Les industriels sont pleinement conscients de la nécessité de repenser leurs pratiques. Dans un futur proche, plus aucune marque ne pourra commercialiser des produits sous son nom sans prendre des engagements assez clairs. Tout ceci ne sera possible que si les chaînes d’information en continue et plus globalement les médias se tournent vers des gens qui disposent de vraies expériences à ce sujet. La crise actuelle prouve que le temps est désormais compté et que les répercussions sur la santé humaine peuvent être énormes si rien n’est fait. Cela devrait conduire à une reterritorialisation du vivant tout en continuant d’avancer sur un savoir mondialisé, à diversifier les grandes cultures pour davantage de qualité et de bien-être alimentaires. Si nous poursuivons dans le schéma de l’après-guerre, alors nous irons au devant de grandes difficultés. Le changement ne pourra venir que s’il est porté par les plus grandes marques. À ce titre, l’engagement d’Emmanuel Faber (PDG de Danone) est un signe positif.

Par quels mécanismes ce changement de modèle devra-t-il passer selon vous ?

Passer d’une fiscalité sur le travail à une fiscalité sur l’énergie semble nécessaire. Sur ce point, la Suède a déjà ouvert la voie. Le traitement de l’urgence climatique et environnementale passera aussi par une transition vers les énergies renouvelables. Aux Etats-Unis comme en France, la consommation de ressources fossiles pour l’agriculture est parmi les plus élevées au monde. 

Quelles actions menez-vous en ce sens chez Green Cross ?

Depuis 2011, nous travaillons sur l’agro-écologie à travers des apports théoriques et des projets pilotes. La pêche responsable, la lutte contre le trafic d’espèces et la déforestation font aussi partie de nos actions. L’agriculture de conservation va devenir une nécessité. En tant qu’ambassadrice de son territoire, la restauration va jouer un rôle de plus en plus important en ce sens. C’est tout l’objet de « Mon restaurant passe au durable », le livre blanc que nous avons réalisé en collaboration avec Métro, présenté lors du salon de l’agriculture 2020. Tout ceci ne sera réalisable qu’en convaincant les principaux groupes d’influence, souvent loin du terrain et de l’opérationnel, de la nécessité de remettre à plat nos modes de pensée et les schémas économiques sous-jacents, qui conduisent au gaspillage de 60% de la production alimentaire.
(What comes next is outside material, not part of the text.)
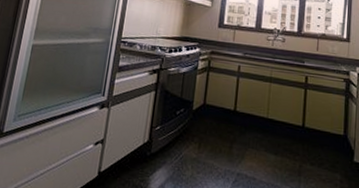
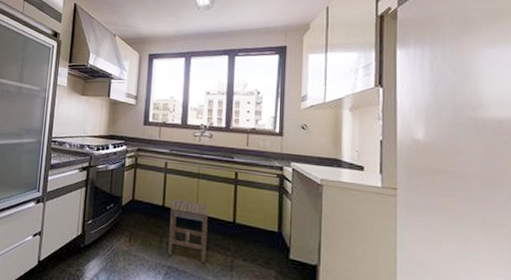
stool: none [237,102,279,168] -> present [168,198,208,262]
Qui est Nicolas Imbert ? – Avant de rejoindre Green Cross, ce spécialiste des enjeux de transition écologique de l’économie a travaillé sur ce même sujet au sein de cabinets de conseil en stratégie. Depuis 2009, il a contribué à l’organisation de conférences sur le climat et à la transmission de propositions de la société civile sur des sujets tels que la ville durable, la résilience territoriale ou la prévention des conflits environnementaux. Chez Green Cross, il poursuit un travail de longue date mené au service d’une agriculture préservant les sols et favorisant une alimentation de qualité.